= SUPPLIED RECORDS =
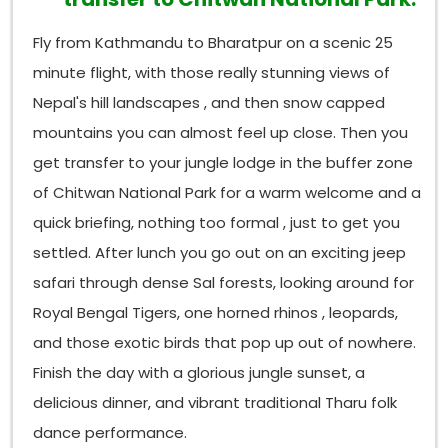
great time in Nepal with an enjoyable
wildlife
weekend break experience in Nepal
and then a
Fly from Kathmandu to Bharatpur on a scenic 25
farewell for the final departure towards home with
minute flight, with those really stunning views of
fond memories of
amazing Nepal.
Nepal's hill landscapes , and then snow capped
mountains you can almost feel up close. Then you
get transfer to your jungle lodge in the buffer zone
of Chitwan National Park for a warm welcome and a
quick briefing, nothing too formal , just to get you
settled. After lunch you go out on an exciting jeep
safari through dense Sal forests, looking around for
Royal Bengal Tigers, one horned rhinos , leopards,
and those exotic birds that pop up out of nowhere.
Finish the day with a glorious jungle sunset, a
delicious dinner, and vibrant traditional Tharu folk
dance performance.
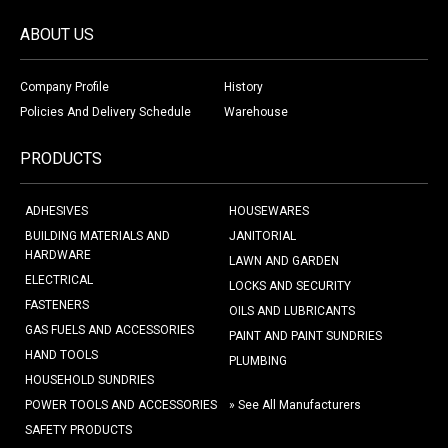
ABOUT US
Company Profile
History
Policies And Delivery Schedule
Warehouse
PRODUCTS
ADHESIVES
HOUSEWARES
BUILDING MATERIALS AND
JANITORIAL
HARDWARE
LAWN AND GARDEN
ELECTRICAL
LOCKS AND SECURITY
FASTENERS
OILS AND LUBRICANTS
GAS FUELS AND ACCESSORIES
PAINT AND PAINT SUNDRIES
HAND TOOLS
PLUMBING
HOUSEHOLD SUNDRIES
POWER TOOLS AND ACCESSORIES
» See All Manufacturers
SAFETY PRODUCTS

= AIM OF THE EXERCISE =
Write out word for word every line from the line with "weekend break experience in Nepal" through the final line of the records, both included, skipping the pictures.

= ANSWER TO THIS EXERCISE =
weekend break experience in Nepal
and then a
Fly from Kathmandu to Bharatpur on a scenic 25
farewell for the final departure towards home with
minute flight, with those really stunning views of
fond memories of
amazing Nepal.
Nepal's hill landscapes , and then snow capped
mountains you can almost feel up close. Then you
get transfer to your jungle lodge in the buffer zone
of Chitwan National Park for a warm welcome and a
quick briefing, nothing too formal , just to get you
settled. After lunch you go out on an exciting jeep
safari through dense Sal forests, looking around for
Royal Bengal Tigers, one horned rhinos , leopards,
and those exotic birds that pop up out of nowhere.
Finish the day with a glorious jungle sunset, a
delicious dinner, and vibrant traditional Tharu folk
dance performance.
ABOUT US
Company Profile
History
Policies And Delivery Schedule
Warehouse
PRODUCTS
ADHESIVES
HOUSEWARES
BUILDING MATERIALS AND
JANITORIAL
HARDWARE
LAWN AND GARDEN
ELECTRICAL
LOCKS AND SECURITY
FASTENERS
OILS AND LUBRICANTS
GAS FUELS AND ACCESSORIES
PAINT AND PAINT SUNDRIES
HAND TOOLS
PLUMBING
HOUSEHOLD SUNDRIES
POWER TOOLS AND ACCESSORIES
» See All Manufacturers
SAFETY PRODUCTS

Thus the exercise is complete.